I think I’m not alone in the discovery that the way a word is expressed makes a lot of difference. Have you ever found that something as just a thought in your head can seem completely harmless or unimportant, but if you say it out loud, it becomes real? And what if you write it down? Terrifying! Yet the sort of importance we put into the spoken word making a thought reality is slightly exaggerated. Studies have shown that when we listen to someone else speak we listen mostly to their tone of voice, facial cues and body-language, and the actual words only hold a small percentage of the meaning we take from what has just been said.
So I still couldn’t quite grasp why words were so powerful. Beyond the point of mere manipulation, which you get from a combination of words, intelligence and intent, words held no power of their own. Or so it seemed to me. But standing there, swirling around the Colgate Micro-crystal paste in my mouth, it just popped into my head in a simple sentence. Without words, you only perceive, but with words, you can conceive.
It doesn’t mean that there isn’t anything there when there are no words. If we had no word for a bee, we could still hear its buzzing noise, and see it zoom on its happy way through the air. And like Mr. Shakespeare said, “a rose by any other name would smell as sweet”. If we had no words for love, anger, sadness, we’d still feel them. But all these things we could only ever perceive without the words, and we would live in a constant sensory world, where everything would have to be understood and agreed upon, or assumed to be, because there would be no words to communicate disagreements or misunderstandings.
Yet as soon as we put a name on something, we have the ability to talk about it. We can find other words to describe it, and the more words, the more we would be able to conceive why this thing is at it is. See that mass on the ground? That is grass, it’s green, it’s soft, it’ll break and flatten under your feet, it’ll stain your skin, it’ll smell fresh and earthy and like summer. The words, the more we have of them, allows us to express to others exactly what and how we perceive, and so show them how we conceive everything.
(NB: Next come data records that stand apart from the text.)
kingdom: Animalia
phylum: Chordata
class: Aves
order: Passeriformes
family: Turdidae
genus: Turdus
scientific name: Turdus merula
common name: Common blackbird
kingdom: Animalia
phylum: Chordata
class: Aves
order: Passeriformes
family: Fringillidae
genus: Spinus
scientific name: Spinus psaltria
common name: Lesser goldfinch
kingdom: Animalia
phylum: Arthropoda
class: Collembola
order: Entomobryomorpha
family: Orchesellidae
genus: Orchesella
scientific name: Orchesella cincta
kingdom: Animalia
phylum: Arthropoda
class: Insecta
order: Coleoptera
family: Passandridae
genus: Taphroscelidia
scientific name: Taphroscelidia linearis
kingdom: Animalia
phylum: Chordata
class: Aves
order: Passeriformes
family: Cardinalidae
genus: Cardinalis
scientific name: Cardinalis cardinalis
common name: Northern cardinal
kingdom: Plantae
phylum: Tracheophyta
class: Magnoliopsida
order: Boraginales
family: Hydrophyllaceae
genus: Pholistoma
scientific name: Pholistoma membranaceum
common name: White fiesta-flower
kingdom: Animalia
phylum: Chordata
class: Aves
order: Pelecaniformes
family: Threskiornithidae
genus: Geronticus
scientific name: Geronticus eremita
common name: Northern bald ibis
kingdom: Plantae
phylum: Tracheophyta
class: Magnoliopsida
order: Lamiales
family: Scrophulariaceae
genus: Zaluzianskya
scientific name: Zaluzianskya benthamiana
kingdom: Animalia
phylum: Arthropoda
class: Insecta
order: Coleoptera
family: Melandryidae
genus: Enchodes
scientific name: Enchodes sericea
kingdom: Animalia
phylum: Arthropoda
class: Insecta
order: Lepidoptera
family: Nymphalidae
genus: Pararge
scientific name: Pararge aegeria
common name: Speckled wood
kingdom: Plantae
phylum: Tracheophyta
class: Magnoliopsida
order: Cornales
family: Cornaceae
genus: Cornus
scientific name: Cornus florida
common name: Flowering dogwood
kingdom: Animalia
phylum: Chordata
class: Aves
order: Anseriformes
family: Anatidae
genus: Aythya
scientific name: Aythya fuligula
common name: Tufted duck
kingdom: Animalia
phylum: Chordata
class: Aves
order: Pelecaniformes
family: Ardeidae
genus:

A very good friend of mine reacted with a thought of his own when I shared this with him. That word and memory are very very closely related. That if there is no word, then there is no way to describe the memory, and so it fades, being just a “squiggle in the dark water”. This made perfect sense to me, and pushed the idea further in my head. When we love something, we seek to understand it better, and often vice versa. And in order to understand something better, we need more words for it. The Sami are said to have hundreds of words for snow. The understanding for the snow created a need for more words to describe it, and the new words made it easier to understand. Scientists, lawyers and doctors all have their own vocabulary used in their lines of work, often making it very difficult for people outside of the profession to understand them.
So the love of something makes it more important to understand it and the understanding requires more words. Without the words, everything turns into this hazy blur of images and sensory alerts, that we can see, and can react to, but never communicate about, never have a conscious thought about. Without the words, everything would still exist, sure, well maybe not our modern technology, probably not our society as we know it at all, but all things that have come from the Earth itself would still be just the same. But for us, it would be the tree falling in the forest scenario all over again. It will still fall, but we wouldn’t be there to hear the sound, and it would make absolutely no difference.
So to me, the power behind the word, spoken, written, heard, thought, does not lie in the power it gives us to manipulate or affect others, or the power it gives us to steer our own thoughts and emotions. The true power is that through a word, which two people understand to mean the same thing, they can communicate something which would otherwise be stuck inside their heads as a meaningless image, forever. With a word, we get the ability to not only perceive, but to conceive.